Exercise requirements: Set down all of the data that follows, keeping every character.

Information supplied:
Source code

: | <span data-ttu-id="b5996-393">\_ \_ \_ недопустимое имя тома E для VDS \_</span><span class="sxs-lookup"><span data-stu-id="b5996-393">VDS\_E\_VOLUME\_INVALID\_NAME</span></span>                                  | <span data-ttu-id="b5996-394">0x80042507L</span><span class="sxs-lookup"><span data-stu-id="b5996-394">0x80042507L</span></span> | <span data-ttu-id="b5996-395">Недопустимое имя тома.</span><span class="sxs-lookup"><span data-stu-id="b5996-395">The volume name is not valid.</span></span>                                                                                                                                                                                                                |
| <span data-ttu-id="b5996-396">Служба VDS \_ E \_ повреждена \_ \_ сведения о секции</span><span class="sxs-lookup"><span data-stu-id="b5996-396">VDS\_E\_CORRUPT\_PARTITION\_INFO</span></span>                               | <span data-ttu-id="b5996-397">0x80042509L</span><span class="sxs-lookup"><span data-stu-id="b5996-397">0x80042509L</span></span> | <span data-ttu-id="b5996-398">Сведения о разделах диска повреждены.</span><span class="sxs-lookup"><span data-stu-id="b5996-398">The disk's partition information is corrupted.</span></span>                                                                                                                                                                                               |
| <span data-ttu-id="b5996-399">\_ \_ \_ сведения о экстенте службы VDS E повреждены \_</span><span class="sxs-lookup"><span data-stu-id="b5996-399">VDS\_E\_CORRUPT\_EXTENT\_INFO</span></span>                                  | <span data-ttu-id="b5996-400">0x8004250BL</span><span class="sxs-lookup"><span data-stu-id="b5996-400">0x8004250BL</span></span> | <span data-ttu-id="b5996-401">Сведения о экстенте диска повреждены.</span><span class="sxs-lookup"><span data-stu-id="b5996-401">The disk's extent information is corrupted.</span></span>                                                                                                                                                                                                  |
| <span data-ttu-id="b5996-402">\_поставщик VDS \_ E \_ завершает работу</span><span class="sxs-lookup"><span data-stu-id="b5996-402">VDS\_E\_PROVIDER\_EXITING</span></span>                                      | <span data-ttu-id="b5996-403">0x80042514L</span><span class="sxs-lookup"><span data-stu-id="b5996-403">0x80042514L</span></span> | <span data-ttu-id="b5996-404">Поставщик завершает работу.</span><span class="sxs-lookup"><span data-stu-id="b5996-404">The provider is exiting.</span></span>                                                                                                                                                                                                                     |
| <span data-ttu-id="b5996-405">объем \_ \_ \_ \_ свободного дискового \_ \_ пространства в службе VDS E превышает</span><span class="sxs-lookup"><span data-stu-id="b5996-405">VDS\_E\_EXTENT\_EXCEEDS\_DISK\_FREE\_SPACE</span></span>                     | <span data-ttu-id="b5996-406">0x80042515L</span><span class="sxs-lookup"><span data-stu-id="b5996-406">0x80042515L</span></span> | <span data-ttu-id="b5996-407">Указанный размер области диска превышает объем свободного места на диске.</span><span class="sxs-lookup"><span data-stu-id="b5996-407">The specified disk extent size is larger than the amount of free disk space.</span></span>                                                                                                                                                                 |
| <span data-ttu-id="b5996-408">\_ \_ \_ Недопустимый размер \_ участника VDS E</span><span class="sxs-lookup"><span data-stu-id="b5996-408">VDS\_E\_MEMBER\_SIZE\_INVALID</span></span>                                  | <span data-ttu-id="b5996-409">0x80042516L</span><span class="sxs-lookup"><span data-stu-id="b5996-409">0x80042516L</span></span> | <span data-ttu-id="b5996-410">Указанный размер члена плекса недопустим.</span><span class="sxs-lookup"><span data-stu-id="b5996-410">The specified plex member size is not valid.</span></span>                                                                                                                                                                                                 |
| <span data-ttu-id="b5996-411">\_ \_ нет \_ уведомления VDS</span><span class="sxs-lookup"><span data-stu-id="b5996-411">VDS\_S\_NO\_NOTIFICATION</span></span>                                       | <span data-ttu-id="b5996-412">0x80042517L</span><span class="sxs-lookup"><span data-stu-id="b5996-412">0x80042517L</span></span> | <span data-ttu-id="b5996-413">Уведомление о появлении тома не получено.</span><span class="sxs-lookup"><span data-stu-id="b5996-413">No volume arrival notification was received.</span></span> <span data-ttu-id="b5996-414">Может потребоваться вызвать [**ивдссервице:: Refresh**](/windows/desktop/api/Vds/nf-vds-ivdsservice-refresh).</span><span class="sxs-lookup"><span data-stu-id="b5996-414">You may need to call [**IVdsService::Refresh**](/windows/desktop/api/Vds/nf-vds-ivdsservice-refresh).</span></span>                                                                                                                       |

Output of the task:
Source code

: | <span data-ttu-id="b5996-393">\_ \_ \_ недопустимое имя тома E для VDS \_</span><span class="sxs-lookup"><span data-stu-id="b5996-393">VDS\_E\_VOLUME\_INVALID\_NAME</span></span>                                  | <span data-ttu-id="b5996-394">0x80042507L</span><span class="sxs-lookup"><span data-stu-id="b5996-394">0x80042507L</span></span> | <span data-ttu-id="b5996-395">Недопустимое имя тома.</span><span class="sxs-lookup"><span data-stu-id="b5996-395">The volume name is not valid.</span></span>                                                                                                                                                                                                                |
| <span data-ttu-id="b5996-396">Служба VDS \_ E \_ повреждена \_ \_ сведения о секции</span><span class="sxs-lookup"><span data-stu-id="b5996-396">VDS\_E\_CORRUPT\_PARTITION\_INFO</span></span>                               | <span data-ttu-id="b5996-397">0x80042509L</span><span class="sxs-lookup"><span data-stu-id="b5996-397">0x80042509L</span></span> | <span data-ttu-id="b5996-398">Сведения о разделах диска повреждены.</span><span class="sxs-lookup"><span data-stu-id="b5996-398">The disk's partition information is corrupted.</span></span>                                                                                                                                                                                               |
| <span data-ttu-id="b5996-399">\_ \_ \_ сведения о экстенте службы VDS E повреждены \_</span><span class="sxs-lookup"><span data-stu-id="b5996-399">VDS\_E\_CORRUPT\_EXTENT\_INFO</span></span>                                  | <span data-ttu-id="b5996-400">0x8004250BL</span><span class="sxs-lookup"><span data-stu-id="b5996-400">0x8004250BL</span></span> | <span data-ttu-id="b5996-401">Сведения о экстенте диска повреждены.</span><span class="sxs-lookup"><span data-stu-id="b5996-401">The disk's extent information is corrupted.</span></span>                                                                                                                                                                                                  |
| <span data-ttu-id="b5996-402">\_поставщик VDS \_ E \_ завершает работу</span><span class="sxs-lookup"><span data-stu-id="b5996-402">VDS\_E\_PROVIDER\_EXITING</span></span>                                      | <span data-ttu-id="b5996-403">0x80042514L</span><span class="sxs-lookup"><span data-stu-id="b5996-403">0x80042514L</span></span> | <span data-ttu-id="b5996-404">Поставщик завершает работу.</span><span class="sxs-lookup"><span data-stu-id="b5996-404">The provider is exiting.</span></span>                                                                                                                                                                                                                     |
| <span data-ttu-id="b5996-405">объем \_ \_ \_ \_ свободного дискового \_ \_ пространства в службе VDS E превышает</span><span class="sxs-lookup"><span data-stu-id="b5996-405">VDS\_E\_EXTENT\_EXCEEDS\_DISK\_FREE\_SPACE</span></span>                     | <span data-ttu-id="b5996-406">0x80042515L</span><span class="sxs-lookup"><span data-stu-id="b5996-406">0x80042515L</span></span> | <span data-ttu-id="b5996-407">Указанный размер области диска превышает объем свободного места на диске.</span><span class="sxs-lookup"><span data-stu-id="b5996-407">The specified disk extent size is larger than the amount of free disk space.</span></span>                                                                                                                                                                 |
| <span data-ttu-id="b5996-408">\_ \_ \_ Недопустимый размер \_ участника VDS E</span><span class="sxs-lookup"><span data-stu-id="b5996-408">VDS\_E\_MEMBER\_SIZE\_INVALID</span></span>                                  | <span data-ttu-id="b5996-409">0x80042516L</span><span class="sxs-lookup"><span data-stu-id="b5996-409">0x80042516L</span></span> | <span data-ttu-id="b5996-410">Указанный размер члена плекса недопустим.</span><span class="sxs-lookup"><span data-stu-id="b5996-410">The specified plex member size is not valid.</span></span>                                                                                                                                                                                                 |
| <span data-ttu-id="b5996-411">\_ \_ нет \_ уведомления VDS</span><span class="sxs-lookup"><span data-stu-id="b5996-411">VDS\_S\_NO\_NOTIFICATION</span></span>                                       | <span data-ttu-id="b5996-412">0x80042517L</span><span class="sxs-lookup"><span data-stu-id="b5996-412">0x80042517L</span></span> | <span data-ttu-id="b5996-413">Уведомление о появлении тома не получено.</span><span class="sxs-lookup"><span data-stu-id="b5996-413">No volume arrival notification was received.</span></span> <span data-ttu-id="b5996-414">Может потребоваться вызвать [**ивдссервице:: Refresh**](/windows/desktop/api/Vds/nf-vds-ivdsservice-refresh).</span><span class="sxs-lookup"><span data-stu-id="b5996-414">You may need to call [**IVdsService::Refresh**](/windows/desktop/api/Vds/nf-vds-ivdsservice-refresh).</span></span>                                                                                                                       |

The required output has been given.